Rep. Cuellar initially said Saturday that Texas officials “did not grant access to Border Patrol agents to save the migrants,” sparking national headlines that the state officials had prevented the rescuing of actively drowning migrants. But a new DOJ new filing with the Supreme Court refutes that narrative.
It says Border Patrol was not notified of the migrants’ drownings until an hour after they occurred.

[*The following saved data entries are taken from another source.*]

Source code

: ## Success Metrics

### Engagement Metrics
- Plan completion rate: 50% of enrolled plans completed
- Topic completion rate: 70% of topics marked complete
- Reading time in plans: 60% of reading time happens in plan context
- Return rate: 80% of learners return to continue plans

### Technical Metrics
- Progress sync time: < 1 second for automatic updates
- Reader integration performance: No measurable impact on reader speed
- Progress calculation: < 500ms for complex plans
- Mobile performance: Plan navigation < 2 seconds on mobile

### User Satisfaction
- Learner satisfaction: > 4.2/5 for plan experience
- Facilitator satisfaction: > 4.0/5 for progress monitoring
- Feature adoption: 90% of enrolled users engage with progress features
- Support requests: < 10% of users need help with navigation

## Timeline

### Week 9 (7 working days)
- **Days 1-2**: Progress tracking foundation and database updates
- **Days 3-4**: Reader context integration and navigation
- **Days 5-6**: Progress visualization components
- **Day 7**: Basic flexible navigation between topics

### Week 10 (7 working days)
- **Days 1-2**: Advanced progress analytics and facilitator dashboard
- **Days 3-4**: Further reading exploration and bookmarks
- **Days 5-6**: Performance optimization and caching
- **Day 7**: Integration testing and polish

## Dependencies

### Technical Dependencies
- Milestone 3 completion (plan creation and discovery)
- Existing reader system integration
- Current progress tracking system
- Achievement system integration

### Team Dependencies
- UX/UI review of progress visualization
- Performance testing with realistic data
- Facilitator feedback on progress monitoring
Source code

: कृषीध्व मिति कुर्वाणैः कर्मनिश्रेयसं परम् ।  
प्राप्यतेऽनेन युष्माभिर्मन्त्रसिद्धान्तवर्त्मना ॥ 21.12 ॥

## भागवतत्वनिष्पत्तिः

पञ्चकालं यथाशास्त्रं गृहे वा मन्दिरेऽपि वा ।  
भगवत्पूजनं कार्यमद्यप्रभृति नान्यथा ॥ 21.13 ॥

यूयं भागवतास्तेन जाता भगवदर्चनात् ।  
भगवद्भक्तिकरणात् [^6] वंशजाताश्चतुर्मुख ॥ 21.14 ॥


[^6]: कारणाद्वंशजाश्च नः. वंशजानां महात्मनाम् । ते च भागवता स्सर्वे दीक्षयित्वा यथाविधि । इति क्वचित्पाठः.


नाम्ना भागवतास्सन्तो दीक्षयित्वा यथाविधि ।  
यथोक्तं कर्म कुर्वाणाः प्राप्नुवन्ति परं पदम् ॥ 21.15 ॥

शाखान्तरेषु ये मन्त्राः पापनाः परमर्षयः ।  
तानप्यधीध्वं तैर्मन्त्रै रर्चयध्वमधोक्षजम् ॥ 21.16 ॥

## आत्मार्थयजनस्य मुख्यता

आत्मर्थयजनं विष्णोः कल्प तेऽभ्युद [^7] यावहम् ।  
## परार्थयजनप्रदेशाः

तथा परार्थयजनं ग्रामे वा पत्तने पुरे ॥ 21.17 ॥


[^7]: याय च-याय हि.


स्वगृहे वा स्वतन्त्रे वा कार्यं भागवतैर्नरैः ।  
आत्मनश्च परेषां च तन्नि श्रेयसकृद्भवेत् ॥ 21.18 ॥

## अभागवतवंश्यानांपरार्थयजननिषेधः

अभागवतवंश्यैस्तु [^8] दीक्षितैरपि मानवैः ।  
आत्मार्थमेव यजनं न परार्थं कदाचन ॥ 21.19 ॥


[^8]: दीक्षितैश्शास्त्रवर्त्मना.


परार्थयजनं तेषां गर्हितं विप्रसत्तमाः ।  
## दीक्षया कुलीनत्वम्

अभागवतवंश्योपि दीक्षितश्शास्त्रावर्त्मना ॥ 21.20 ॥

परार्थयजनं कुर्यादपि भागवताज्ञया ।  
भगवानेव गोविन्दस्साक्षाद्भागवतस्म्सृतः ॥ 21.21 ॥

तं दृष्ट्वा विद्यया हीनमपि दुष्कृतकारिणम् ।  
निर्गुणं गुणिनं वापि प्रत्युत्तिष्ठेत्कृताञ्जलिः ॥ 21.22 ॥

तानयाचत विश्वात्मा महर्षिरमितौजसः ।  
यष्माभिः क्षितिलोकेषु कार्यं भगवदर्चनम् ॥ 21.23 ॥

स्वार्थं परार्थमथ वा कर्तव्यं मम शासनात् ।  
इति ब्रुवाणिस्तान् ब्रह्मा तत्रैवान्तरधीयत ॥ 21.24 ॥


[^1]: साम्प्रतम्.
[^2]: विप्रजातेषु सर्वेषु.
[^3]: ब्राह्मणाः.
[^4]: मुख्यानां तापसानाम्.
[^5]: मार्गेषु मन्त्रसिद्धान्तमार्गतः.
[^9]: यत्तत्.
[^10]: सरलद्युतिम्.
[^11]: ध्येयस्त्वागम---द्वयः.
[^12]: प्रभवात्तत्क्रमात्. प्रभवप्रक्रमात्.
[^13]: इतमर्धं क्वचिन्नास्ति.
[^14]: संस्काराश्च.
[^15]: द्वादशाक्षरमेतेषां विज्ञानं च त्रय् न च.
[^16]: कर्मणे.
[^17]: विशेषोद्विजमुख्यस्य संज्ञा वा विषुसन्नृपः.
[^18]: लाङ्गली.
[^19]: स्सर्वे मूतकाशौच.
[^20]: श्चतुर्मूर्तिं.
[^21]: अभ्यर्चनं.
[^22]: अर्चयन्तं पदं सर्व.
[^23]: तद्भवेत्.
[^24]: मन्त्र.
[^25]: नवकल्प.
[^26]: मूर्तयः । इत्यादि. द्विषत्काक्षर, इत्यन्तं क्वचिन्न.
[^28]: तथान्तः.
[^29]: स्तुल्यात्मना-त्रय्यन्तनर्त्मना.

The DOJ said Mexican officials told Border Patrol around 9 p.m. local time Friday that the three migrants had drowned in the area about an hour earlier.
At the time, according to the filing, Border Patrol was also told that two other migrants were “in distress on the U.S. side of the river.” When a Border Patrol agent went to the entrance of the park to inform the Texas National Guard about the migrants who needed help and had drowned, the state agents said Border Patrol couldn’t enter “even in emergency situations,” the DOJ filing says. A spokesperson for the Department of Homeland Security said in a statement that Texas officials “physically barred” Border Patrol agents from entering the area. (The two migrants who were “in distress” were later rescued by a Mexican government airboat while suffering from hypothermia, Mexican officials told Border Patrol, adding that officials had also “rescued two additional migrants who had attempted to cross that night.”)
The filing notes that “it is impossible to say what might have happened if Border Patrol had had its former access to the area…at the very least, however, Border Patrol would have had the opportunity to take any available steps to fulfill its responsibilities and assist its counterparts in the Mexican government with undertaking the rescue mission. Texas made that impossible.”
Friday’s events, the DOJ added, illustrate how “Texas stands in the way of Border Patrol patrolling the border, identifying and reaching any migrants in distress, securing those migrants, and even accessing any wire that it may need to cut or move to fulfill its responsibilities.”
A spokesperson for Customs and Border Protection said in a statement officials “are saddened by tragic migrant drownings in Eagle Pass” and “remain gravely concerned by actions that prevent the U.S. Border Patrol from performing their essential missions of arresting individuals who enter the United States unlawfully and providing humanitarian response to individuals in need.”
The Biden administration sent a cease and desist letter to Texas Attorney General Ken Paxton over the weekend, claiming that the state’s actions were unconstitutional, “impeded operations of Border Patrol” and are in “conflict with the authority and duties of Border Patrol under federal law,” according to the Texas Tribune. The Feds gave the state a deadline of Wednesday to stop blocking Border Patrol’s access to the border.
Representatives for Paxton’s office didn’t respond to a request for comment Tuesday.
In a statement provided to Mother Jones, a DHS spokesperson said: “The Texas governor’s policies are cruel, dangerous, and inhumane, and Texas’s blatant disregard for federal authority over immigration poses grave risks.”